Sie zog ihn mit sich ins Haus und sofort fiel ihm das zerbrochene Fenster auf, durch das Agnes bei ihrer ersten Verwandlung gesprungen war, aber es war repariert worden und magisch verbessert, damit sie es nicht mehr durchbrechen konnte.

„Ich habe es zerbrochen und mich an den Scherben geschnitten", Agnes verzog bei der Erinnerung das Gesicht, „Dann bin ich als Werwolf mehrere Kilometer weit gerannt und habe dann als Mensch nackt wieder zurückfinden dürfen."

„Das hätte ich gerne gesehen", grinste Fred und Agnes schlug ihm spaßeshalber auf die Schulter.

„Halt die Klappe, das war wirklich schmerzvoll – ich glaube, das einzige, was mich an diesem Tag auf den Beinen gehalten hat, war noch das restliche Adrenalin von der Verwandlung, ansonsten hätte ich nie mit Scherben in den Füßen so weit gehen können!"

„Soll ich dir noch etwas bringen?
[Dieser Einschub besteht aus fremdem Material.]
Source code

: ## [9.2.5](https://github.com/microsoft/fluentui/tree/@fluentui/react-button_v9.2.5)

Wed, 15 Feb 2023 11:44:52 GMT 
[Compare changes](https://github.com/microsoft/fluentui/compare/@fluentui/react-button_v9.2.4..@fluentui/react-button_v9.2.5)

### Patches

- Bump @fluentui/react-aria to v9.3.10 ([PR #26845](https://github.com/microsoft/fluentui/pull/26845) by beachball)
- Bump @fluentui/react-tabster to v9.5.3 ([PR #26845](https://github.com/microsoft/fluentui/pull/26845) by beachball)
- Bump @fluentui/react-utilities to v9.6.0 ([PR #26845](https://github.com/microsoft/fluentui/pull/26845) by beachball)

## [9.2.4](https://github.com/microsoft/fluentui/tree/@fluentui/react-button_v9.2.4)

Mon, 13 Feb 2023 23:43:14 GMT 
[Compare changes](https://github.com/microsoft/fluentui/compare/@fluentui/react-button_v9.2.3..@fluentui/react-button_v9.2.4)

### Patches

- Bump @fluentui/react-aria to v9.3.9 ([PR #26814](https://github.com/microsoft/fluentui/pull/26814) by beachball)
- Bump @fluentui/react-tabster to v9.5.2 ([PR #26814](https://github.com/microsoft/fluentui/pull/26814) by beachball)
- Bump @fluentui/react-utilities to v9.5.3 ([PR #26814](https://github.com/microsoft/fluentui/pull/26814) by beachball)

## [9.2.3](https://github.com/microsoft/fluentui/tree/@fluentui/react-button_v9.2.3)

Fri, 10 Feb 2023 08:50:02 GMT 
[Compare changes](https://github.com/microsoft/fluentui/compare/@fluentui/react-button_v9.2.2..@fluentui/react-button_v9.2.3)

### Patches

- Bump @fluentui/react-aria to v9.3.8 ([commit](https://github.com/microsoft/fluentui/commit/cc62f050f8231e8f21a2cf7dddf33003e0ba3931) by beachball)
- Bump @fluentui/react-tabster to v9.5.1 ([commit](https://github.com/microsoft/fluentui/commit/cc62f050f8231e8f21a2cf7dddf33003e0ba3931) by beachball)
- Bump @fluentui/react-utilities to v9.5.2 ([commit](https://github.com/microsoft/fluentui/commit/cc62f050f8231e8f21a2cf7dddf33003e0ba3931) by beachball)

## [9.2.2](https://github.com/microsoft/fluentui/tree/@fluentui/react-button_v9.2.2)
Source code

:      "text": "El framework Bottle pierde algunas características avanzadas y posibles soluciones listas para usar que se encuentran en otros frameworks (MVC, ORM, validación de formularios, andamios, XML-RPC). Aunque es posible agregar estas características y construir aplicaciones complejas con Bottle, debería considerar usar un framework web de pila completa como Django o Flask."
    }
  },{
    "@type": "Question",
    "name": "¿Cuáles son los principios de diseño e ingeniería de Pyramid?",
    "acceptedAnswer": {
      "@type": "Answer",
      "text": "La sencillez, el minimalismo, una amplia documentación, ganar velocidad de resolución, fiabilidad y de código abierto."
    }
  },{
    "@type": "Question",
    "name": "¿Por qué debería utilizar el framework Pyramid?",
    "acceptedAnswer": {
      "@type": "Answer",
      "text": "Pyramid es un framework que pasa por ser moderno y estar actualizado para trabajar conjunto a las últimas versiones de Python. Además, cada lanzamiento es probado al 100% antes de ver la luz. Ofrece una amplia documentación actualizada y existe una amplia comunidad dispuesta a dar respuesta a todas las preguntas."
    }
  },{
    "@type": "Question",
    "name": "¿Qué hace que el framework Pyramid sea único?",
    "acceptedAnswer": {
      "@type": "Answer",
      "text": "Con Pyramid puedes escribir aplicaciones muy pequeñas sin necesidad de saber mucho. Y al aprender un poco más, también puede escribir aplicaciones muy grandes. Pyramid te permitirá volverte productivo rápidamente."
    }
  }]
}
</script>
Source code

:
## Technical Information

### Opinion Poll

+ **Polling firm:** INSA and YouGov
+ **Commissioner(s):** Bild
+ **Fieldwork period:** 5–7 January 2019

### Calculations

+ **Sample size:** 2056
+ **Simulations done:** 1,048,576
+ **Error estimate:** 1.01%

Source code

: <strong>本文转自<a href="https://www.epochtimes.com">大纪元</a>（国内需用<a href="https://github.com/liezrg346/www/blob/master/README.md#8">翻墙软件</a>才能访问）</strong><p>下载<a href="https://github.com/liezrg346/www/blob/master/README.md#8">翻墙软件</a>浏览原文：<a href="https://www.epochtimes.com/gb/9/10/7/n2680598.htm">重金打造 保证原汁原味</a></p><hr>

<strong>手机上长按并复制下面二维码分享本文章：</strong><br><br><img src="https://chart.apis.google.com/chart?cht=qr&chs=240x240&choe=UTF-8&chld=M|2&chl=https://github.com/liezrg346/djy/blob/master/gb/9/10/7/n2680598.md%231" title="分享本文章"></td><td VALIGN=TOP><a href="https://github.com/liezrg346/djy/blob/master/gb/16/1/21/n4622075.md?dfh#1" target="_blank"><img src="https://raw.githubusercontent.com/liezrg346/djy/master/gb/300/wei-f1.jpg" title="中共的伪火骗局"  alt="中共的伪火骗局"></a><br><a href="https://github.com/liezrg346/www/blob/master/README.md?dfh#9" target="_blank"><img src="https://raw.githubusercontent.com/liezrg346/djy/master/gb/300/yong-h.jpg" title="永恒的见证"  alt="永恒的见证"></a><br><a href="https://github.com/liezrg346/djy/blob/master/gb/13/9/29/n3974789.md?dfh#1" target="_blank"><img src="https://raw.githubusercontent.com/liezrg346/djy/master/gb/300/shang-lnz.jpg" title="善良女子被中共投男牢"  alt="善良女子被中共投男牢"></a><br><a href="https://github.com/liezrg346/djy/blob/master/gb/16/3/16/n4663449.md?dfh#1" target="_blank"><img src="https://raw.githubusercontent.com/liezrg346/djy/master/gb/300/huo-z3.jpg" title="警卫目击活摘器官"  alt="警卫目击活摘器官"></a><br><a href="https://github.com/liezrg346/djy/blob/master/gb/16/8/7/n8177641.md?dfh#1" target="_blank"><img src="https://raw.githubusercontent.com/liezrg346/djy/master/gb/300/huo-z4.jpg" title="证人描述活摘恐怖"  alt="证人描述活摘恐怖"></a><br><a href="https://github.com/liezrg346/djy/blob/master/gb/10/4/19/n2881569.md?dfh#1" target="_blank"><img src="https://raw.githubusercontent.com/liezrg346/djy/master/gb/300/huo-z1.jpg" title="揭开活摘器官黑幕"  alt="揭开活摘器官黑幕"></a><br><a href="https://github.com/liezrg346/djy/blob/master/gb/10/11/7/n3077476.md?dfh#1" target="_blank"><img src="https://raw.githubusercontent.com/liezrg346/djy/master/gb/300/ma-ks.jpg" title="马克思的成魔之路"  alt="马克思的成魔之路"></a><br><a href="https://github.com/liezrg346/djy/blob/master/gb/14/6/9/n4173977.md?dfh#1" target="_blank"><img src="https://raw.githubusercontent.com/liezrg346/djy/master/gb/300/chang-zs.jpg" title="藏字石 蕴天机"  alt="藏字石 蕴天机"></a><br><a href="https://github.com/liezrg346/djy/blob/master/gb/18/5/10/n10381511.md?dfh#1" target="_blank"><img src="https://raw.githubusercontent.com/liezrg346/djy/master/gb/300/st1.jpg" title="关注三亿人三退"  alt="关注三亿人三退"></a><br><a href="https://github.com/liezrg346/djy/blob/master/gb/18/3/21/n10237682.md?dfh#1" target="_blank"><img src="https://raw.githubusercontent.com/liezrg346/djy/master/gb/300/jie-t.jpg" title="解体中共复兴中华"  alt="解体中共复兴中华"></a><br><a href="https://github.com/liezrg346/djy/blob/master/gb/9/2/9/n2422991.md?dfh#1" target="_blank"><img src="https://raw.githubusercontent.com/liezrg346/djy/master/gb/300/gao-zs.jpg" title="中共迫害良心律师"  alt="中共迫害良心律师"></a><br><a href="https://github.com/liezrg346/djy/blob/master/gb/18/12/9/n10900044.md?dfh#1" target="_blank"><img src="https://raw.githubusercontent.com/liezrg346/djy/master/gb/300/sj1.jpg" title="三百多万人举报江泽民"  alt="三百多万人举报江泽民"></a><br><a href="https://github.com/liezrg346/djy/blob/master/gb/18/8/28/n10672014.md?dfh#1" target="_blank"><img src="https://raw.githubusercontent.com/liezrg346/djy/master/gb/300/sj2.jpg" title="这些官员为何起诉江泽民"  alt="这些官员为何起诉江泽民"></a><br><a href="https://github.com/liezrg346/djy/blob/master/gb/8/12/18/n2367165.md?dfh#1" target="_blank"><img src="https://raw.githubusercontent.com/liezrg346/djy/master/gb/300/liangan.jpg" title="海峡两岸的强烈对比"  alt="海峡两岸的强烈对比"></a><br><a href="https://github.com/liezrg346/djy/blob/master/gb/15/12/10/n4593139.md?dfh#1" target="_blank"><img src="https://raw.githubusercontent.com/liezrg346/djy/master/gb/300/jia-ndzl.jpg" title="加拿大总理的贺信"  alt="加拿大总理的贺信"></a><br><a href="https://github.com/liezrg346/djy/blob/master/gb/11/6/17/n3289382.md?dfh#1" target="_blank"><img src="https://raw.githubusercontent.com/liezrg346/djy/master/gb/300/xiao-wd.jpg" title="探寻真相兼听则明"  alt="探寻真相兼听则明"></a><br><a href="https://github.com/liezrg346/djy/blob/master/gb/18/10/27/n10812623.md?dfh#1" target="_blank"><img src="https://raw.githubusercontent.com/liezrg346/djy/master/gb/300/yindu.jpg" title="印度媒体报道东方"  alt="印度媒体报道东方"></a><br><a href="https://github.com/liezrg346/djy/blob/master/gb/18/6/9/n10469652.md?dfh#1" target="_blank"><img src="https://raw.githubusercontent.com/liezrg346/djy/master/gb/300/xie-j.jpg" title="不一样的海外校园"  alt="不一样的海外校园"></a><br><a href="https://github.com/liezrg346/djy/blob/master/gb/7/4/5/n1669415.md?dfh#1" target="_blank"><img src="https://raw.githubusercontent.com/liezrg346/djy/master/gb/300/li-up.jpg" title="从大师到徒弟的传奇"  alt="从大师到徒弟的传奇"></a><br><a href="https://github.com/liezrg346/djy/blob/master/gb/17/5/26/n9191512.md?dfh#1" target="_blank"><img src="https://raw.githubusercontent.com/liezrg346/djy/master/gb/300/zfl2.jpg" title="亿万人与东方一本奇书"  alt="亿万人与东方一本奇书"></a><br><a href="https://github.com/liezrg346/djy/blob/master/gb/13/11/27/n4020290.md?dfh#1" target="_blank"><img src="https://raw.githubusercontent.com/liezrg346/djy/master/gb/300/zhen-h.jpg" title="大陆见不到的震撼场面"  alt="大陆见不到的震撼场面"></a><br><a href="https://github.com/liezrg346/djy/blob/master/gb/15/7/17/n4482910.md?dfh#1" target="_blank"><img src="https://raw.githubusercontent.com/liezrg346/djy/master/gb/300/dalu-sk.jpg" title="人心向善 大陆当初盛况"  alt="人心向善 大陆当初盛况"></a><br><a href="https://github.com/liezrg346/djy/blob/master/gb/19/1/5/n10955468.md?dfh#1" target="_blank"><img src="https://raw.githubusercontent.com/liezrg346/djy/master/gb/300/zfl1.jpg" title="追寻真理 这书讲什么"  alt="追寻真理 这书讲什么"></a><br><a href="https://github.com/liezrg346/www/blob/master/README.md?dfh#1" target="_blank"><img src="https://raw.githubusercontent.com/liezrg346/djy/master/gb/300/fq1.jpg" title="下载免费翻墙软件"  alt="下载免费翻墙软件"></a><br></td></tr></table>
Kleidung? Ein gutes Buch für die lange Nacht?", fragte Fred neckisch.

„Nein, du verschwindest jetzt und bleibst weg von hier bis nach Sonnenaufgang – ich will auf keinen Fall, dass dir etwas passiert und ich habe als Werwolf keine Kontrolle über mich", verlangte Agnes ernst und sah ihm direkt in die Augen.

„Keine Sorge, ich bin nicht so dumm, wie du immer sagst", winkte Fred ab, „aber ich komme morgen wieder – versprochen."

Er gab ihr noch einen Abschiedskuss und disapparierte und plötzlich merkte Agnes, wie einsam es geworden war und sie setzte sich allein auf den Boden und wartete auf die Verwandlung, während Fred ebenfalls allein in die Wohnung zurückkehrte, aber nicht ins Bett ging – er konnte dort auf gar keinen Fall die Nacht verbringen mit dem Wissen, dass Agnes leiden würde.

Fred blieb beinahe die ganze Nacht wach und kauerte auf dem Sofa. George versuchte ihn zwar zu überreden, doch noch ins Bett zu gehen, aber er weigerte sich vehement und schließlich gab sein Zwilling es auf. Als die Sonne aufging, konnte Fred zwar kaum noch die Augen offenhalten, aber er konnte gleichzeitig nicht schlafen. Es war wohl ein Wunder, dass er einfach so disapparieren konnte, ohne zu zersplinten und als er wieder zu dem Waldstück kam, in dem er Agnes zurückgelassen hatte, sah er sie schon vorne vor der Tür auf ihn warten, das Gesicht in die Sonne gestreckt, die gerade aufging und die Augen geschlossen, die kalte Morgenluft genießend. Sie trug andere Kleidung – sie musste ihre alte in der Nacht zerrissen haben.

„Agnes!", begrüßte Fred sie sanft und sie sah auf.

„Du siehst müde aus", bemerkte sie, aber auch sie hatte dunkle Augenringe unter ihren eisblauen, müden Augen und ihre Haut war etwas bleicher, als sonst.

„Du siehst auch nicht wirklich atemberaubend aus", scherzte Fred, „Wir passen wohl gut zusammen."

„Auf jeden Fall bist du wohl wahnsinnig genug, um zurück zu kommen", bemerkte Agnes, aber Fred sah sie ernst an und versprach feierlich: „Ich werde immer zurückkommen, solange ich noch lebe, das verspreche ich."